Major long-term investigations involving sexually oriented businesses continue under the department's organized crime division, but an APD spokeswoman says most one-time "stings" on such businesses involve sexual behavior -- e.g., indecent exposure and prostitution -- not trade in sexual devices.

It wasn't always that way. As recently as the late Eighties and early Nineties, at least two high-profile raids were conducted on local shops by two prominent vice squad commanders. Forbidden Fruit was raided by the notorious Bubba Cates in 1989 (for offering dildos, vibrators, and other so-called contraband); and four years later, Planet K got stung by Cates' successor Jack Kelly, for selling a plastic inflatable sheep.

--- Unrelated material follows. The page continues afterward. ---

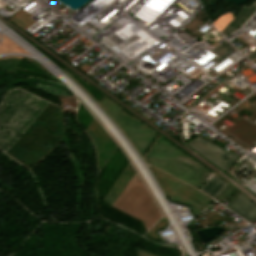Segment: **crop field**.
<instances>
[{"instance_id": "obj_1", "label": "crop field", "mask_w": 256, "mask_h": 256, "mask_svg": "<svg viewBox=\"0 0 256 256\" xmlns=\"http://www.w3.org/2000/svg\"><path fill=\"white\" fill-rule=\"evenodd\" d=\"M145 158L148 163L196 188L211 173L160 136Z\"/></svg>"}, {"instance_id": "obj_2", "label": "crop field", "mask_w": 256, "mask_h": 256, "mask_svg": "<svg viewBox=\"0 0 256 256\" xmlns=\"http://www.w3.org/2000/svg\"><path fill=\"white\" fill-rule=\"evenodd\" d=\"M111 206L141 220L146 230L161 217L136 172Z\"/></svg>"}, {"instance_id": "obj_3", "label": "crop field", "mask_w": 256, "mask_h": 256, "mask_svg": "<svg viewBox=\"0 0 256 256\" xmlns=\"http://www.w3.org/2000/svg\"><path fill=\"white\" fill-rule=\"evenodd\" d=\"M151 168L160 179L171 200L192 206L193 208L191 209L194 215L198 216L211 200L210 197L206 196L202 192L172 178L152 166Z\"/></svg>"}, {"instance_id": "obj_4", "label": "crop field", "mask_w": 256, "mask_h": 256, "mask_svg": "<svg viewBox=\"0 0 256 256\" xmlns=\"http://www.w3.org/2000/svg\"><path fill=\"white\" fill-rule=\"evenodd\" d=\"M98 102L109 111L110 115L120 124L141 154L144 155L157 134L137 120L125 115L120 111L119 107L108 99L101 96Z\"/></svg>"}, {"instance_id": "obj_5", "label": "crop field", "mask_w": 256, "mask_h": 256, "mask_svg": "<svg viewBox=\"0 0 256 256\" xmlns=\"http://www.w3.org/2000/svg\"><path fill=\"white\" fill-rule=\"evenodd\" d=\"M196 152L209 159L224 171L230 167L232 162L237 158L230 152L213 145L199 137L194 141L190 140L187 142ZM214 164V165H215Z\"/></svg>"}, {"instance_id": "obj_6", "label": "crop field", "mask_w": 256, "mask_h": 256, "mask_svg": "<svg viewBox=\"0 0 256 256\" xmlns=\"http://www.w3.org/2000/svg\"><path fill=\"white\" fill-rule=\"evenodd\" d=\"M227 208L238 213L249 222L256 219V205L253 204L251 201H249L241 193L235 198V200Z\"/></svg>"}, {"instance_id": "obj_7", "label": "crop field", "mask_w": 256, "mask_h": 256, "mask_svg": "<svg viewBox=\"0 0 256 256\" xmlns=\"http://www.w3.org/2000/svg\"><path fill=\"white\" fill-rule=\"evenodd\" d=\"M255 9L256 2H254L250 8L243 6L242 9L239 11L238 15L234 17V19L220 33L227 36L236 29H238L245 22V20L254 12Z\"/></svg>"}, {"instance_id": "obj_8", "label": "crop field", "mask_w": 256, "mask_h": 256, "mask_svg": "<svg viewBox=\"0 0 256 256\" xmlns=\"http://www.w3.org/2000/svg\"><path fill=\"white\" fill-rule=\"evenodd\" d=\"M224 181L219 179L217 176H213L208 183L201 189V191L207 193L211 197H215L222 188L226 185Z\"/></svg>"}, {"instance_id": "obj_9", "label": "crop field", "mask_w": 256, "mask_h": 256, "mask_svg": "<svg viewBox=\"0 0 256 256\" xmlns=\"http://www.w3.org/2000/svg\"><path fill=\"white\" fill-rule=\"evenodd\" d=\"M32 16L25 12L24 10H19L15 13L10 20L19 25L23 30L27 29L36 21L31 18Z\"/></svg>"}, {"instance_id": "obj_10", "label": "crop field", "mask_w": 256, "mask_h": 256, "mask_svg": "<svg viewBox=\"0 0 256 256\" xmlns=\"http://www.w3.org/2000/svg\"><path fill=\"white\" fill-rule=\"evenodd\" d=\"M236 50L230 45L228 44L226 41L223 42L222 44L218 45L217 47H215L212 52H214L217 56H219L220 58L218 59L216 56L211 60L214 63H218L220 62L222 59L226 58L227 56H229L230 54H232L233 52H235Z\"/></svg>"}, {"instance_id": "obj_11", "label": "crop field", "mask_w": 256, "mask_h": 256, "mask_svg": "<svg viewBox=\"0 0 256 256\" xmlns=\"http://www.w3.org/2000/svg\"><path fill=\"white\" fill-rule=\"evenodd\" d=\"M233 19L232 15L230 13H225L221 16H219L216 21L213 23V25L218 29V31H222L225 26Z\"/></svg>"}, {"instance_id": "obj_12", "label": "crop field", "mask_w": 256, "mask_h": 256, "mask_svg": "<svg viewBox=\"0 0 256 256\" xmlns=\"http://www.w3.org/2000/svg\"><path fill=\"white\" fill-rule=\"evenodd\" d=\"M234 190L235 189H233L231 186L227 184L224 187V189L214 199L220 201L224 196L228 198Z\"/></svg>"}, {"instance_id": "obj_13", "label": "crop field", "mask_w": 256, "mask_h": 256, "mask_svg": "<svg viewBox=\"0 0 256 256\" xmlns=\"http://www.w3.org/2000/svg\"><path fill=\"white\" fill-rule=\"evenodd\" d=\"M247 57H248L249 60L253 59L254 57H256V51L247 55Z\"/></svg>"}, {"instance_id": "obj_14", "label": "crop field", "mask_w": 256, "mask_h": 256, "mask_svg": "<svg viewBox=\"0 0 256 256\" xmlns=\"http://www.w3.org/2000/svg\"><path fill=\"white\" fill-rule=\"evenodd\" d=\"M239 194V192L228 202L227 205H225L226 207L233 201V199Z\"/></svg>"}]
</instances>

"They came flying through the door, busted in, and ransacked the place, and took everything they could get their hands on," recalls Lynn, the owner of Forbidden Fruit (who spoke to the Chronicle on the condition that her last name not be used). According to a news report in the Austin American-Statesman the day after the raid, the sting "netted about 400 sexual devices and the arrest of the store manager," Carole Vise. After taking a huge loss in the raid, the store got more careful about the packaging and display of its merchandise, most of which is marketed almost exclusively to women.

The irony -- that most sex crimes are committed by men, yet the people targeted by "obscene device" laws are predominantly women -- isn't lost on Lynn, who speculates that the men writing the laws "must have three-inch penises" to be so concerned about regulating female pleasure. Still, no one has talked seriously about rescinding the law since it was passed in 1973.

On the bright side, the dildo law -- or the "obscenity" ordinance, as puritans would have it -- has made adult-oriented businesses more creative about what they sell and how they sell it. Forbidden Fruit, for example, could probably get by, financially speaking, on its piercing and fetishwear businesses alone, not to mention its massive (and perfectly legal) collection of bondage gear. They're even branching out into e-commerce, but unlike such massive mail-order companies as Xandria and Adam and Eve, they won't let any "questionable" merchandise cross state lines. Instead, Lynn says, they'll focus on things you can find only in Texas: custom body harnesses, handmade leather restraints, and other toys the laws of Texas smile upon.